A Breath of Fresh Air

By: Levena Lindahl

It’s that time of year, and students like me have been buckled down into the semester for about four weeks of college life. College can get busy, and if you aren’t on top of it, things can get put off to later, and that can sometimes include deep cleaning your apartment. This can lead to times when these spaces might not smell so, well, fresh.  Being away can make them smell stale or sometimes smell like the neighbors and their garlic steak cookouts.  One way to combat these invading scents is with essential oils, or potpourri.  The best thing about these odor fighting tools is that they are inexpensive and can be made to fit any décor or scent preferences.  Don’t be afraid to experiment to find something you really enjoy!  (Right now my house is rocking some orange and vanilla potpourri I made myself and it smells crisp and refreshing every time I open the door!)

I have written about essential oils and potpourri before, but that is because it is a very easy ‘set it and forget it’ way to help keep your place smelling fresh and not like your neighbors.  Here is a bit of a refresher on potpourri, and a recipe to get you started.

Potpourri is a mixture of dried, naturally fragrant plant material, used to provide a gentle natural scent inside houses. It is usually placed in a decorative (often wooden) bowl, or tied in small sachet made from sheer fabric.  Keep in mind, some potpourri can be toxic, so be careful to keep it out of the reach of young children and pets.

Typically, potpourri is used inside the home to give the air a pleasant smell. The word "potpourri" comes into English from the French word "pot-pourri." In English, "potpourri" is often used to refer to any collection of miscellaneous or diverse items.

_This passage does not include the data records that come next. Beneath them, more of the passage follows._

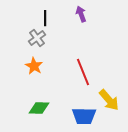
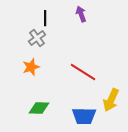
orange star: moved 3 px left, 1 px down; rotated 24 degrees clockwise
red line: rotated 36 degrees counterclockwise
yellow arrow: moved 2 px right; rotated 65 degrees clockwise
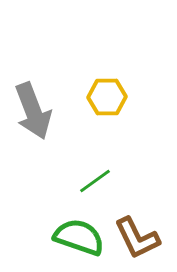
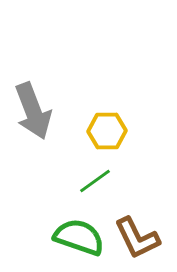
yellow hexagon: moved 34 px down
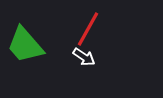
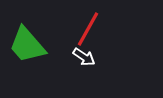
green trapezoid: moved 2 px right
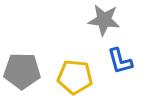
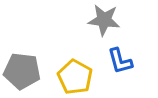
gray pentagon: rotated 6 degrees clockwise
yellow pentagon: rotated 24 degrees clockwise
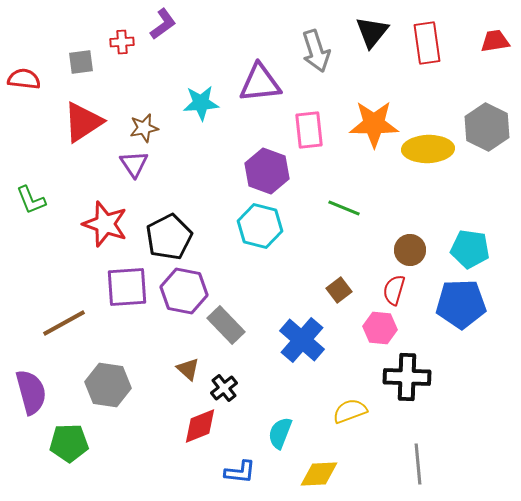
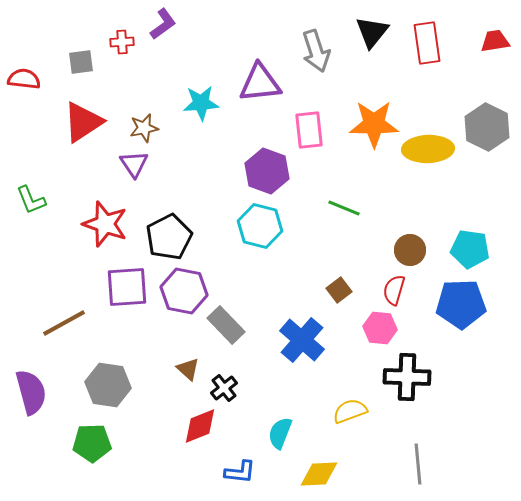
green pentagon at (69, 443): moved 23 px right
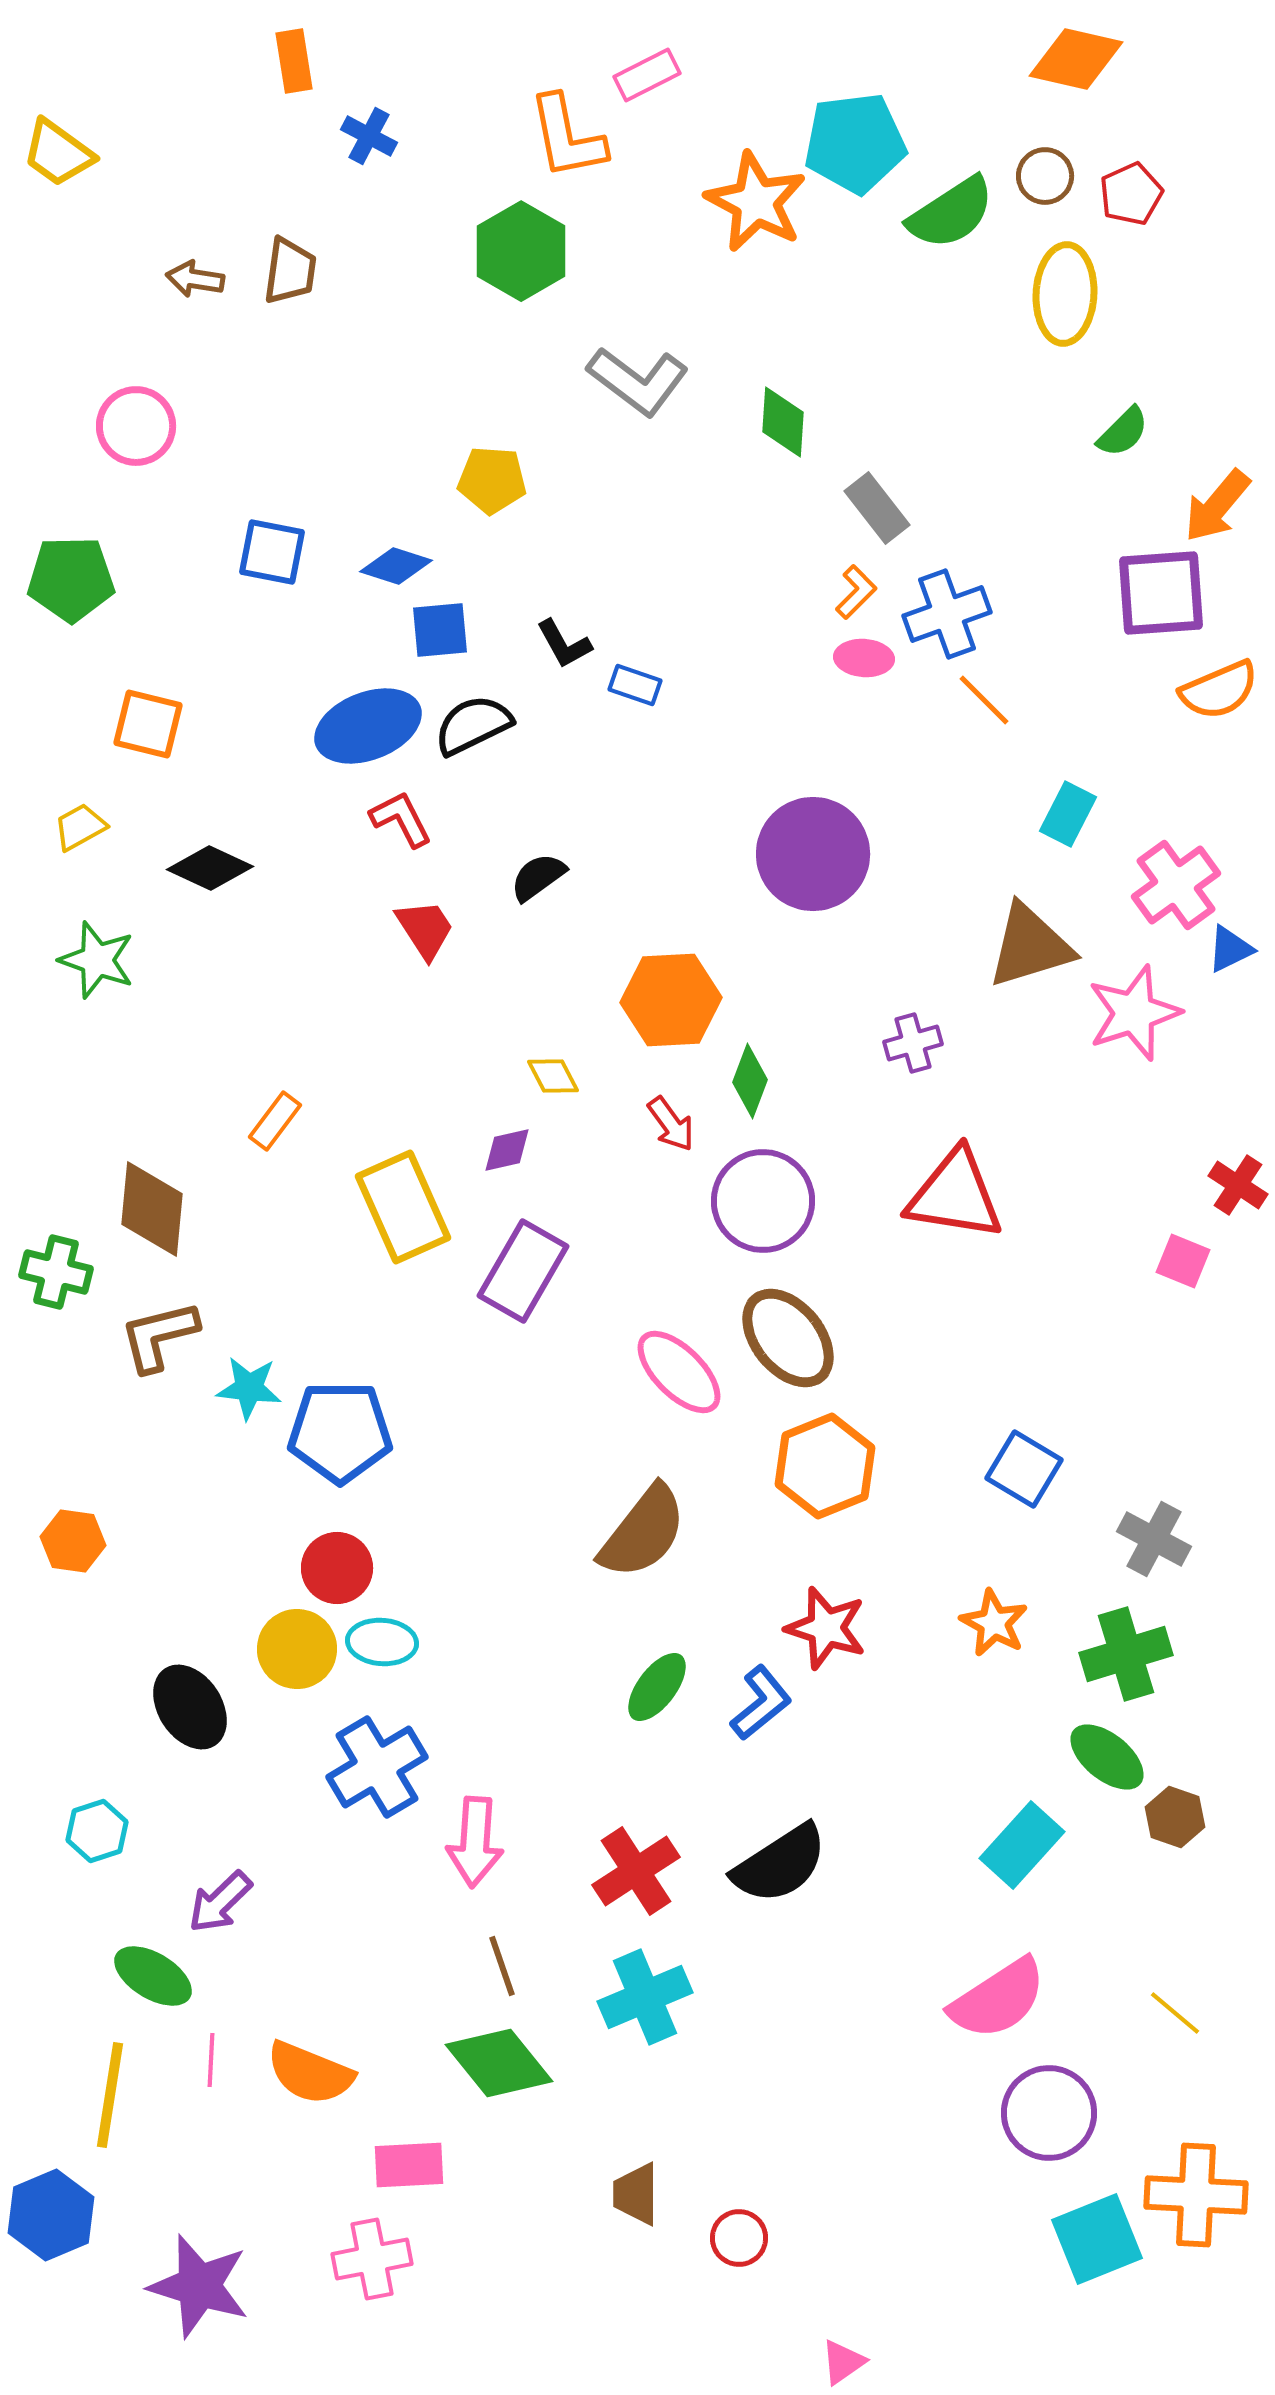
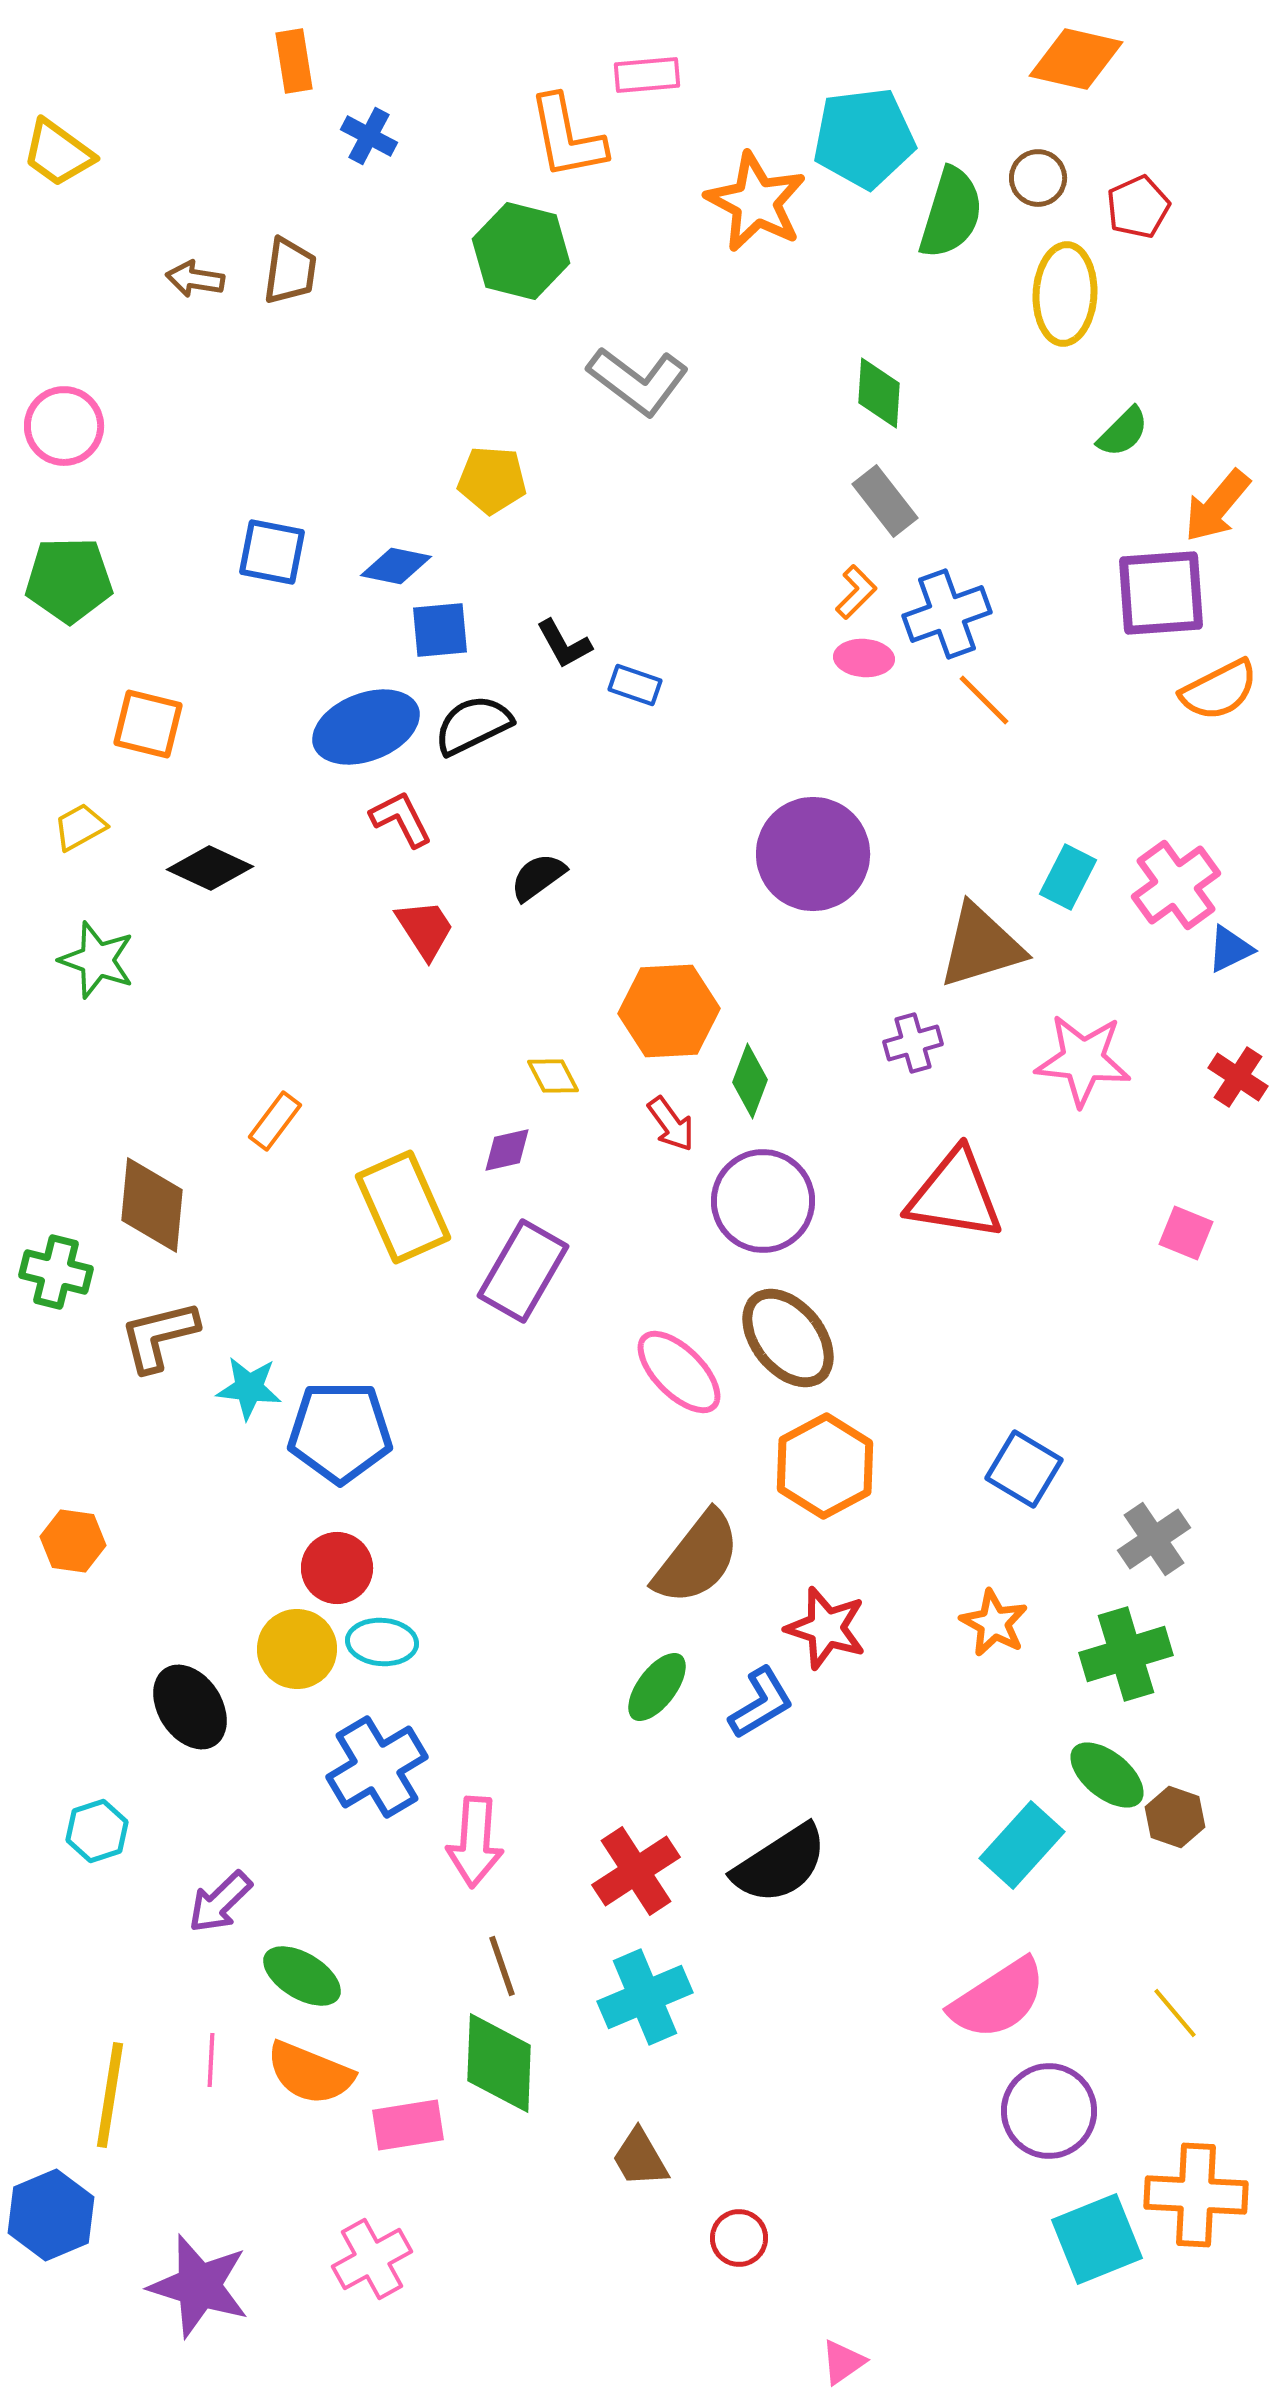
pink rectangle at (647, 75): rotated 22 degrees clockwise
cyan pentagon at (855, 143): moved 9 px right, 5 px up
brown circle at (1045, 176): moved 7 px left, 2 px down
red pentagon at (1131, 194): moved 7 px right, 13 px down
green semicircle at (951, 213): rotated 40 degrees counterclockwise
green hexagon at (521, 251): rotated 16 degrees counterclockwise
green diamond at (783, 422): moved 96 px right, 29 px up
pink circle at (136, 426): moved 72 px left
gray rectangle at (877, 508): moved 8 px right, 7 px up
blue diamond at (396, 566): rotated 6 degrees counterclockwise
green pentagon at (71, 579): moved 2 px left, 1 px down
orange semicircle at (1219, 690): rotated 4 degrees counterclockwise
blue ellipse at (368, 726): moved 2 px left, 1 px down
cyan rectangle at (1068, 814): moved 63 px down
brown triangle at (1030, 946): moved 49 px left
orange hexagon at (671, 1000): moved 2 px left, 11 px down
pink star at (1134, 1013): moved 51 px left, 47 px down; rotated 24 degrees clockwise
red cross at (1238, 1185): moved 108 px up
brown diamond at (152, 1209): moved 4 px up
pink square at (1183, 1261): moved 3 px right, 28 px up
orange hexagon at (825, 1466): rotated 6 degrees counterclockwise
brown semicircle at (643, 1532): moved 54 px right, 26 px down
gray cross at (1154, 1539): rotated 28 degrees clockwise
blue L-shape at (761, 1703): rotated 8 degrees clockwise
green ellipse at (1107, 1757): moved 18 px down
green ellipse at (153, 1976): moved 149 px right
yellow line at (1175, 2013): rotated 10 degrees clockwise
green diamond at (499, 2063): rotated 41 degrees clockwise
purple circle at (1049, 2113): moved 2 px up
pink rectangle at (409, 2165): moved 1 px left, 40 px up; rotated 6 degrees counterclockwise
brown trapezoid at (636, 2194): moved 4 px right, 36 px up; rotated 30 degrees counterclockwise
pink cross at (372, 2259): rotated 18 degrees counterclockwise
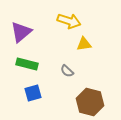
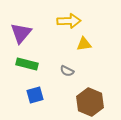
yellow arrow: rotated 20 degrees counterclockwise
purple triangle: moved 1 px down; rotated 10 degrees counterclockwise
gray semicircle: rotated 16 degrees counterclockwise
blue square: moved 2 px right, 2 px down
brown hexagon: rotated 8 degrees clockwise
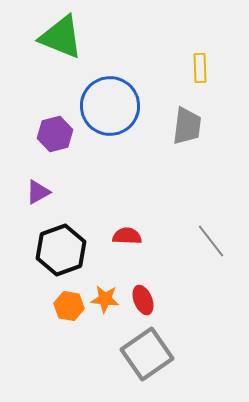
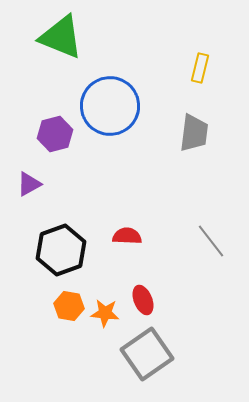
yellow rectangle: rotated 16 degrees clockwise
gray trapezoid: moved 7 px right, 7 px down
purple triangle: moved 9 px left, 8 px up
orange star: moved 14 px down
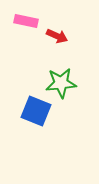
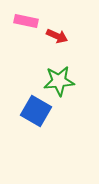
green star: moved 2 px left, 2 px up
blue square: rotated 8 degrees clockwise
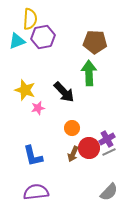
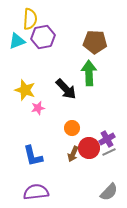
black arrow: moved 2 px right, 3 px up
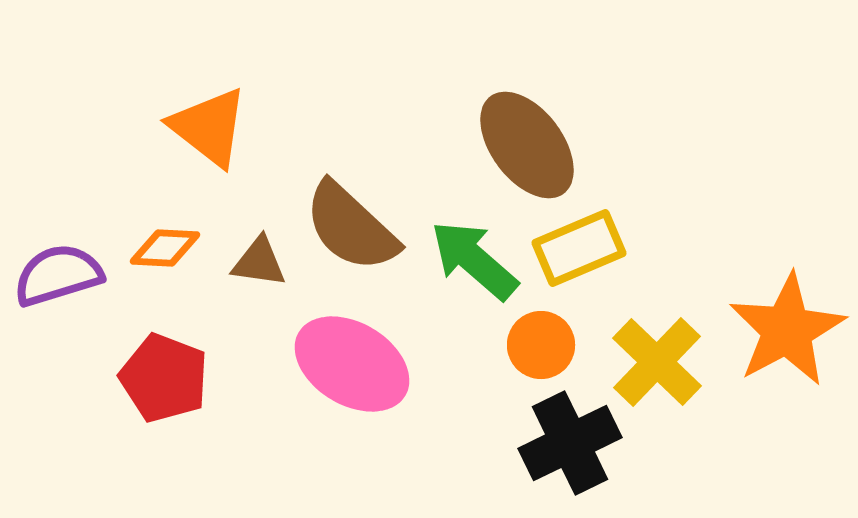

To make fresh potpourri in the 17th century, herbs and flowers were gathered in spring and throughout the summer. The herbs were left for a day or two to become limp, and then layered with coarse salt, like sea salt.  This dried the plant material, and prevented molds and fermentation. In fall, spices would be added to the aging mix until a pleasant fragrance was achieved, and then scent preserving fixatives in the form of other plant material or essential oils were added. Did you know that there was a potpourri vase specifically designed for holding potpourri? In the traditional designs a potpourri container is provided with a pierced fitted lid, through which the scent may slowly diffuse.

Much modern potpourri consists of any decoratively shaped dried plant material with strong natural or synthetic perfumes, with colored dyes added.  Many times the scent often bears no relation to the plant material used. Sometimes, items which do not originate from plants are mixed in with the potpourri, to give it bulk and to make it more aesthetically pleasing. It is possible to spray scents onto potpourri; however, a fixative is needed so that the scent is absorbed for slow release. Generally, orris root is used for this purpose.

Now, on to making potpourri!  There are several different ways to make your own potpourri, and it’s easy to customize the scent that you want to achieve.  If you are interested in other ways of making your own, follow the instructions here.

 Simple Rose Bowl Potpourri

The earliest recipes for potpourri always used rose petals and were often referred to as "rose bowls". That’s why I picked a rose potpourri recipe to share.

Assemble the following ingredients:

    • 8 cups fragrant rose petals, dried (if possible, use "geranium red" rose, as it mimics the scent of rose geranium)
    • 3 cups rose geranium leaves, dried
    • 1/2 cup orris root powder
    • 3 drops rose oil
    • 2 drops rose geranium oil.

Place the rose petals and rose geranium leaves into the mixing bowl. Add the fixative and stir thoroughly.

Add the oils, drop by drop. Stir constantly as you add the oils so as to distribute them evenly.

Place in an airtight storage container. Store in a dark and dry place for six weeks or more to cure. Shake the container from time to time to help redistribute the ingredients evenly.

Use in a display container. Use the revival method above when the scent begins to fade.

And there you go!  You have made your own potpourri to give or enjoy all year long.  Try different scents and different flowers to get your own personal look.  Have fun, and enjoy your personal potpourris!